Long time, no update. Overall, I'm doing well. I have nerve pain across my right shoulder, use Lyrica to minimize it. Even so, medicated, its like when your foot goes to sleep? And you stomp it to wake it up? That's medicated. I have developed fears. One kept me from picking up both feet on a bike. Until yesterday. I rode a bike around the store at the Salt Lake City performance Bike shop. Its such a little thing, but to me, its huge.
i gave up on building a tandem for a number of reasons. So the bigger of the two Trek 950s will be my recovery bike, until my Fisher doesn't feel so intimidating (taller). My Cannondale I wrecked on still needs a new front wheel, and some new bar tape, but certainly survived the wreck better than I did.
I still have big memory gaps. I have "lost" stuff I know. I was millimeters away from life in a wheelchair and not a day goes by that I don't appreciate that fact. My neck injury could have killed me as well. And the helmet I still say, saved my life. Like my knee recovery, recovering from the whole of my injuries has been really good. Patience learned during my knee recovery paid off in spades.

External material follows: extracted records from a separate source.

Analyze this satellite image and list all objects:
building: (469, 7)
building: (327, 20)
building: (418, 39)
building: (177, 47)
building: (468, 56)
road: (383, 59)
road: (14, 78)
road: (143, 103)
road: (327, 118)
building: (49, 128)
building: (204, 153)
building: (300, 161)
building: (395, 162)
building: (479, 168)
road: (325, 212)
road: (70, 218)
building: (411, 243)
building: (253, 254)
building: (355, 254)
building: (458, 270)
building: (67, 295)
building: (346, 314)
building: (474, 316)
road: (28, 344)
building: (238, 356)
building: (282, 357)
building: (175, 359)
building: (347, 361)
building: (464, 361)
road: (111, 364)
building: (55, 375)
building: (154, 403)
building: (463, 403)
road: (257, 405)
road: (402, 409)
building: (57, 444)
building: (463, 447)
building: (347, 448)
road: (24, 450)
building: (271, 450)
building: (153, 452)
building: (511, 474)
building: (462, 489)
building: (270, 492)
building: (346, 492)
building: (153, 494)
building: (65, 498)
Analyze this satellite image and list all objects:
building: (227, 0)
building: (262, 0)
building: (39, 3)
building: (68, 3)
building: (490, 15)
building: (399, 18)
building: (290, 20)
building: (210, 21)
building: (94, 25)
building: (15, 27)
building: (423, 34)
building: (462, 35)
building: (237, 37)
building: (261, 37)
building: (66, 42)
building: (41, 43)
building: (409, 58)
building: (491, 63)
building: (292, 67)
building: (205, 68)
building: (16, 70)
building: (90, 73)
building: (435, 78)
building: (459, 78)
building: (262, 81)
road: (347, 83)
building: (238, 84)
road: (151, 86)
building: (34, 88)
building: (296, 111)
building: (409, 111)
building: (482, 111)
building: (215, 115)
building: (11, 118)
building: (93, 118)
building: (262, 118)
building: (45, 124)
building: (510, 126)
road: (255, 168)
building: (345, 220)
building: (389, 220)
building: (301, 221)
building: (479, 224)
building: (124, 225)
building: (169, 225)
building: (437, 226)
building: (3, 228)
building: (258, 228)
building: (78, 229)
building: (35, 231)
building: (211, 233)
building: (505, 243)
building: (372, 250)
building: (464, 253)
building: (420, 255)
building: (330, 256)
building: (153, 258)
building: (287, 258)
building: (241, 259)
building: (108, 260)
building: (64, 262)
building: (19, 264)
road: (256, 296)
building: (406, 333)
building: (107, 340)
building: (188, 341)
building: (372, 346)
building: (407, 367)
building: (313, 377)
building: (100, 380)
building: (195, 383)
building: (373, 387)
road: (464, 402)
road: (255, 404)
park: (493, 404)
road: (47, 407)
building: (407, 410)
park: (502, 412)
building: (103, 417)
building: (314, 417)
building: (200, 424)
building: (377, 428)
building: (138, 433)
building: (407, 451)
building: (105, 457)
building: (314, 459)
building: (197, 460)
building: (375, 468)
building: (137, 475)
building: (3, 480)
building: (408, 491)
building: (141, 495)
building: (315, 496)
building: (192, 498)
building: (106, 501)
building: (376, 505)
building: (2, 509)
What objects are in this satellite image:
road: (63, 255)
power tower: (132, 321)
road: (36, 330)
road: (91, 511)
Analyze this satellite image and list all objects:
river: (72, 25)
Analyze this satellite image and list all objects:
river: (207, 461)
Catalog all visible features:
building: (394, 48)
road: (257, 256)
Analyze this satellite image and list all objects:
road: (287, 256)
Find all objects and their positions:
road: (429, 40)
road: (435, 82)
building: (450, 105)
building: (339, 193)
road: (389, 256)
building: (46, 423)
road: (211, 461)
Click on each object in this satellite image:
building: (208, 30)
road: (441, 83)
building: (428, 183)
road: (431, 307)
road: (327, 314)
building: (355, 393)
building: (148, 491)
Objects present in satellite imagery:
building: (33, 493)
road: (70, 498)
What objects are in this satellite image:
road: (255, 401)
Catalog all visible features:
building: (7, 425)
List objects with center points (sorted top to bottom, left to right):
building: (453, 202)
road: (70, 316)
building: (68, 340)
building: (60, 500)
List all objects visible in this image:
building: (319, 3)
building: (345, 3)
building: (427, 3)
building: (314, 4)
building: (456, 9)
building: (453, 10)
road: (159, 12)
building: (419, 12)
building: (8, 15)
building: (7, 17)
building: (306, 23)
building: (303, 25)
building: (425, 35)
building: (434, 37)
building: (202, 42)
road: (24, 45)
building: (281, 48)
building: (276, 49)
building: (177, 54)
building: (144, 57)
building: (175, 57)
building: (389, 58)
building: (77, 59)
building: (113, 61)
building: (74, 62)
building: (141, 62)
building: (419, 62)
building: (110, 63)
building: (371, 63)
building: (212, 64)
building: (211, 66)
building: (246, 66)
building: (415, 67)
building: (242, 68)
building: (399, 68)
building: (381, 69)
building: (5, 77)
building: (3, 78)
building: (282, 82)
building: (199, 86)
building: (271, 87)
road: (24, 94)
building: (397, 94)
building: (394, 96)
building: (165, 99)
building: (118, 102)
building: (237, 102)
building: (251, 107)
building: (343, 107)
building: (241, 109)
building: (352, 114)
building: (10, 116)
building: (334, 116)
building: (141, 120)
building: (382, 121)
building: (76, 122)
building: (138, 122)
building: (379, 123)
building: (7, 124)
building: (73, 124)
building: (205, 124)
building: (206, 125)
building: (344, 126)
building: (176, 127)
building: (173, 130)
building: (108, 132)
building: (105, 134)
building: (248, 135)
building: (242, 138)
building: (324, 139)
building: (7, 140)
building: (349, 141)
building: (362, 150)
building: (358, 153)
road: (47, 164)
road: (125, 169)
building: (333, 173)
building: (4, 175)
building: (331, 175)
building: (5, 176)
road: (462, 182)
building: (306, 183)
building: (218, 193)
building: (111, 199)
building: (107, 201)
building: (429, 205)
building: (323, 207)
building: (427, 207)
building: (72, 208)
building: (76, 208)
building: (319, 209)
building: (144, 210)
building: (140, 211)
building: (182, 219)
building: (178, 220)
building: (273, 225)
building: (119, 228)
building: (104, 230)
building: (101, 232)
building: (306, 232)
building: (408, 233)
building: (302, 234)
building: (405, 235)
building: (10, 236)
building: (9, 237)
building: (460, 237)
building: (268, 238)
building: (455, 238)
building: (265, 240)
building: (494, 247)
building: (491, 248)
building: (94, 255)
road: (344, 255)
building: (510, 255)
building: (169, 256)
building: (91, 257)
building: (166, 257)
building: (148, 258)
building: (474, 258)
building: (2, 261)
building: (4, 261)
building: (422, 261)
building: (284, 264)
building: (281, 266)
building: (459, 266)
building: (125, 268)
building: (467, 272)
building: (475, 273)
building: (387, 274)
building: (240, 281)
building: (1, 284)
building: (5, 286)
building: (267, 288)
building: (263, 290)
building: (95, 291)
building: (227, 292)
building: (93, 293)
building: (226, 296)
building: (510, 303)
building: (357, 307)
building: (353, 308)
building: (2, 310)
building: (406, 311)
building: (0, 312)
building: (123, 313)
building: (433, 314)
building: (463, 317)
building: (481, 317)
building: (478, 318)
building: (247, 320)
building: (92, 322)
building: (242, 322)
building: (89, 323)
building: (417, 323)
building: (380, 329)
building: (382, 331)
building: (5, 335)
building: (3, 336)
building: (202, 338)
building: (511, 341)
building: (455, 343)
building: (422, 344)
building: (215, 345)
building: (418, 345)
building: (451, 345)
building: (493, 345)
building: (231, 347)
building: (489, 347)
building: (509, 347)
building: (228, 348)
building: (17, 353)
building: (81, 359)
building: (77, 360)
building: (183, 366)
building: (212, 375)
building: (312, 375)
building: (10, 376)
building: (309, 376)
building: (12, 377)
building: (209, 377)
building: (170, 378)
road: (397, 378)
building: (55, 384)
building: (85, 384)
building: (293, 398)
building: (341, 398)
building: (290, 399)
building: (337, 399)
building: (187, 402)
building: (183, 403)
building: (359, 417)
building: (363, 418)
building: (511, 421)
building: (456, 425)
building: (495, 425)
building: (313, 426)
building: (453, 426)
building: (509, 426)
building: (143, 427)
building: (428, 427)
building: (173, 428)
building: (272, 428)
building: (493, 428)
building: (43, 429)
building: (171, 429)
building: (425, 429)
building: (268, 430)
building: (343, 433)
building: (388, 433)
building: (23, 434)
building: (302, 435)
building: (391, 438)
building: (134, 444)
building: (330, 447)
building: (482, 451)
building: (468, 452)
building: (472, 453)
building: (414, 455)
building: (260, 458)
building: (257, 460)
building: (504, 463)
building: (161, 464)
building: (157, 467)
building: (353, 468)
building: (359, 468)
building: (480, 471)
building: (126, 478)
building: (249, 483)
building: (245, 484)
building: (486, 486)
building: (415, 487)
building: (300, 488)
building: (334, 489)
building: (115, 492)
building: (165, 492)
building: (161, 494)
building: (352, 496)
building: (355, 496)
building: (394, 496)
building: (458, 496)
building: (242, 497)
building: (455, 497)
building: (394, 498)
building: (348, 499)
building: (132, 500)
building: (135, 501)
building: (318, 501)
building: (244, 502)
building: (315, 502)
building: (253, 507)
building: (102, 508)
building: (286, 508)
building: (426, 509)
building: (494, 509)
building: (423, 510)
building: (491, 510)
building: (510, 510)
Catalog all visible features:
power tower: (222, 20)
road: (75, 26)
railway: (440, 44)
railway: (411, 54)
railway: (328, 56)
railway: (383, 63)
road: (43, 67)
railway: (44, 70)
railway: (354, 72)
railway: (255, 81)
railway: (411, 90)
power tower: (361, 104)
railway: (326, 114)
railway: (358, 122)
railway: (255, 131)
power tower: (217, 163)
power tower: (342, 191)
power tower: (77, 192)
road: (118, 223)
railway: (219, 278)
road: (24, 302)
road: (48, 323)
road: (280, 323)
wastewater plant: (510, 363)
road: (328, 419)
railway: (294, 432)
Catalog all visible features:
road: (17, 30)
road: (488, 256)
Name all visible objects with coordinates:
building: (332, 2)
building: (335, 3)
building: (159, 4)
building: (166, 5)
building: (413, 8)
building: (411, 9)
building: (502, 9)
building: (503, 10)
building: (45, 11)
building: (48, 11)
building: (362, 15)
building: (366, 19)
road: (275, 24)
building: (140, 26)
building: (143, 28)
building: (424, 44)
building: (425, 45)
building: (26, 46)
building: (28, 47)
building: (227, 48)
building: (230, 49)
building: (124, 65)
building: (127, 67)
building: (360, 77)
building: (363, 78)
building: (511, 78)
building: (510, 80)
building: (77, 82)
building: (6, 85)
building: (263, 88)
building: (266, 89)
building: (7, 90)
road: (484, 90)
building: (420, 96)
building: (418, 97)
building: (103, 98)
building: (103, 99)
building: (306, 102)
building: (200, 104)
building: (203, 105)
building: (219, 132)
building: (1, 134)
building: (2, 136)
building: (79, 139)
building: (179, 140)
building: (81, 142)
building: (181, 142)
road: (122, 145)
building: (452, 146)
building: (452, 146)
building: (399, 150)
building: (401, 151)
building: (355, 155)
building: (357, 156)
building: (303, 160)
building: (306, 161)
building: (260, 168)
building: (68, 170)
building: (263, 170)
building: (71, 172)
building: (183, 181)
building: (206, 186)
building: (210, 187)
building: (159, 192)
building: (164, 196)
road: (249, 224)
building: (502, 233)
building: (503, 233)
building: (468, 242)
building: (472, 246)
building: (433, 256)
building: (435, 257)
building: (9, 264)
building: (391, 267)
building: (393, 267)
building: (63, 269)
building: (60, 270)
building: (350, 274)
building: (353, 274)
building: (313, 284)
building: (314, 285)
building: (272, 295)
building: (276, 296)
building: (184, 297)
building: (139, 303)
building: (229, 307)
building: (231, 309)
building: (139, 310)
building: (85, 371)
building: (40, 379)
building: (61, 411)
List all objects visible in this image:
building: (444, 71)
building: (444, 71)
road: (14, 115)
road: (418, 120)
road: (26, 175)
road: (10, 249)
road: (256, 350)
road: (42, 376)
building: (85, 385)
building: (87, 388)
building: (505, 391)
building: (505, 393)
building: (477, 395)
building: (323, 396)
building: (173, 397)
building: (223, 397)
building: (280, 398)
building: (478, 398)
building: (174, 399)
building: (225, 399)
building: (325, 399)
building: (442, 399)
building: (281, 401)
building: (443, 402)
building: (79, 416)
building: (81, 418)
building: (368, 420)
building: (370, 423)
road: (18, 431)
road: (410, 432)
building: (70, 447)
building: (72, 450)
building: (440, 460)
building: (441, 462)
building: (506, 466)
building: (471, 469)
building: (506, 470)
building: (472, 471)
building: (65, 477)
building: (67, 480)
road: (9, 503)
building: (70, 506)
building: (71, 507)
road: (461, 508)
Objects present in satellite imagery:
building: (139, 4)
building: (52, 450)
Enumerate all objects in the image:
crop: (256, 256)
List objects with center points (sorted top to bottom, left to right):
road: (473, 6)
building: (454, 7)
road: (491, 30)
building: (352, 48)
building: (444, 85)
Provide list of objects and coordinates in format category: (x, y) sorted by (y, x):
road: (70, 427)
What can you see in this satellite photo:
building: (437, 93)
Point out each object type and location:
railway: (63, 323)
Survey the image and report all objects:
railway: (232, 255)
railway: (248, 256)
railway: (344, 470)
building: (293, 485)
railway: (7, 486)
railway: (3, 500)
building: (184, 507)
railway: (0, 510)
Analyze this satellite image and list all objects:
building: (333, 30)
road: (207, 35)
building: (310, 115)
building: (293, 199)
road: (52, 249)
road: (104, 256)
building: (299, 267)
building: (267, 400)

I still have limitations, but mostly what I place on myself due to fears I never had before.
And you know what? I rode a bicycle again yesterday!
Cool. Baby steps sometimes are the biggest and hardest.
I have other fears where I had none before breaking my back and neck. The thought of riding on a hill right now gets my palms sweating. But yes, baby steps.
Fear. Is a terrible thing. And it is high time I rip its throat out...
My 1989 Trek 950 MTB sits ready, ready for me to shake off my fear and just go.
Only thing really significant has been dropping the Lyrica. I gained 60 pounds on it. Neurotin/Gabapentin has been working. And I have lost 20 pounds. Its stubborn... And my doc ubderstands my stress levels but my blood pressure is just too high to leave alone. Low dose of Lisinopril has done trick. Proving that if I could lose the weight, or reduce my stressors, I wouldn't need the meds.
What seems a lifetime ago, but just twenty years... I used to build up bikes from trash to give to kids. We were part of a foster parenting program. One of the kids that lived with us, almost adopted, I got him involved in cycling. And then we moved away, without him. Fast forward, a few years ago, he found me on Facebook. And we've been in touch since. He has a family of his own and a career, and remembered all we did to try and help him. He still rides, so do his kids. He recently got a new Surly 29er, and is sending me his not very old Access XCL 29er. Hoping that helps get me rolling again. I'm touched deeply. Kind of returning a favor. Needless to say, this is one emotional old Clyde...
My three year anniversary is just 2 weeks away. I'm scared. But as I said, its time.
Oh yeah. My knee is still doing just fine.